If you want to increase your odds of seeing a UFO for yourself, you’re in luck. Using NUFORC data, SatelliteInternet.com took the total number of sightings from January 2019 to June 2020 and did the math to determine how many sightings there were per 100,000 people.

According to their calculations, Idaho is the state most likely to yield a UFO sighting, followed by Montana, New Hampshire, Maine, and New Mexico.

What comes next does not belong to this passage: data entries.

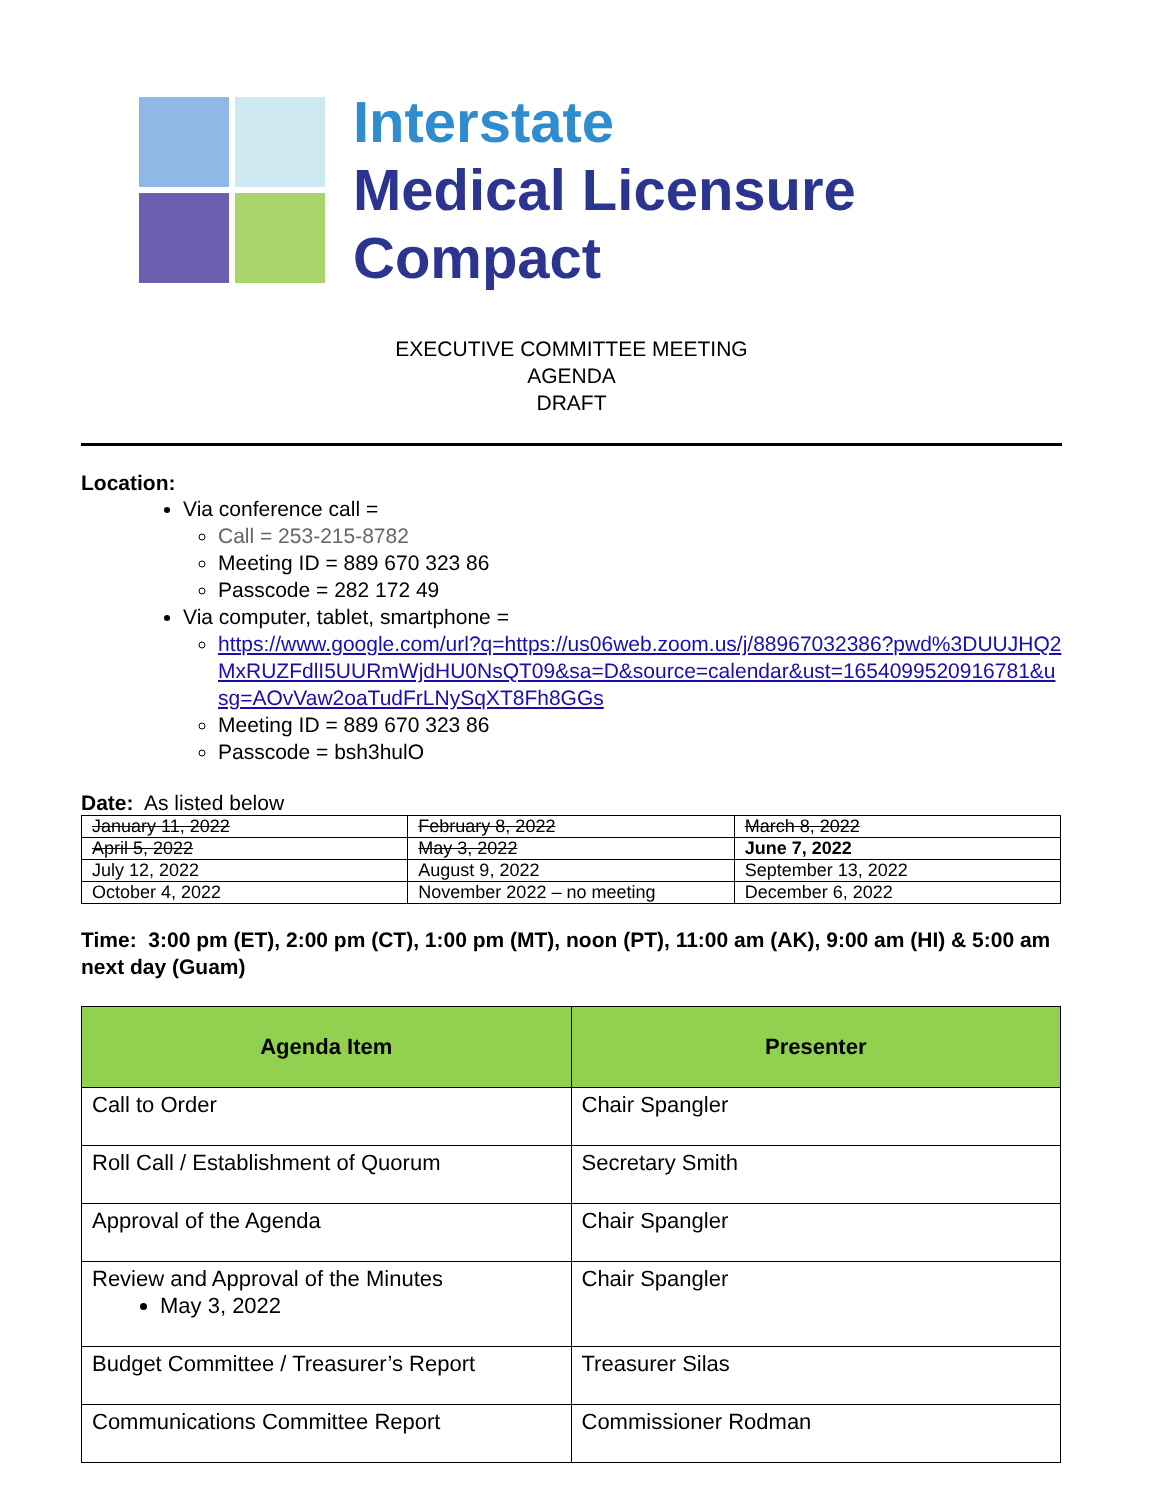Interstate
Medical Licensure
Compact
EXECUTIVE COMMITTEE MEETING
AGENDA
DRAFT
Location:
Via conference call =
Call = 253-215-8782
Meeting ID = 889 670 323 86
Passcode = 282 172 49
Via computer, tablet, smartphone =
https://www.google.com/url?q=https://us06web.zoom.us/j/88967032386?pwd%3DUUJHQ2MxRUZFdlI5UURmWjdHU0NsQT09&sa=D&source=calendar&ust=1654099520916781&usg=AOvVaw2oaTudFrLNySqXT8Fh8GGs
Meeting ID = 889 670 323 86
Passcode = bsh3hulO
Date: As listed below
| January 11, 2022 | February 8, 2022 | March 8, 2022 |
| April 5, 2022 | May 3, 2022 | June 7, 2022 |
| July 12, 2022 | August 9, 2022 | September 13, 2022 |
| October 4, 2022 | November 2022 – no meeting | December 6, 2022 |
Time: 3:00 pm (ET), 2:00 pm (CT), 1:00 pm (MT), noon (PT), 11:00 am (AK), 9:00 am (HI) & 5:00 am next day (Guam)
| Agenda Item | Presenter |
| --- | --- |
| Call to Order | Chair Spangler |
| Roll Call / Establishment of Quorum | Secretary Smith |
| Approval of the Agenda | Chair Spangler |
| Review and Approval of the Minutes May 3, 2022 | Chair Spangler |
| Budget Committee / Treasurer’s Report | Treasurer Silas |
| Communications Committee Report | Commissioner Rodman |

States With the Most UFO Sightings

  1. Idaho: 9.18 sightings per 100,000 people
  2. Montana: 9.17 sightings per 100,000 people
  3. New Hampshire: 7.87 sightings per 100,000 people
  4. Maine: 7.22 sightings per 100,000 people
  5. New Mexico: 6.2 sightings per 100,000 people
  6. Vermont: 6.09 sightings per 100,000 people
  7. Wyoming: 6.05 sightings per 100,000 people
  8. Hawaii: 5.16 sightings per 100,000 people
  9. Washington: 5.07 sightings per 100,000 people
  10. Connecticut: 4.94 sightings per 100,000 people

If you want to avoid UFOs, however, the data suggest you should head to Texas (1.29 sightings per 100,000 people), Louisiana (1.44 sightings per 100,000 people), New York (1.59 sightings per 100,000 people), Maryland (1.6 sightings per 100,000 people), or Illinois (1.84 sightings per 100,000 people).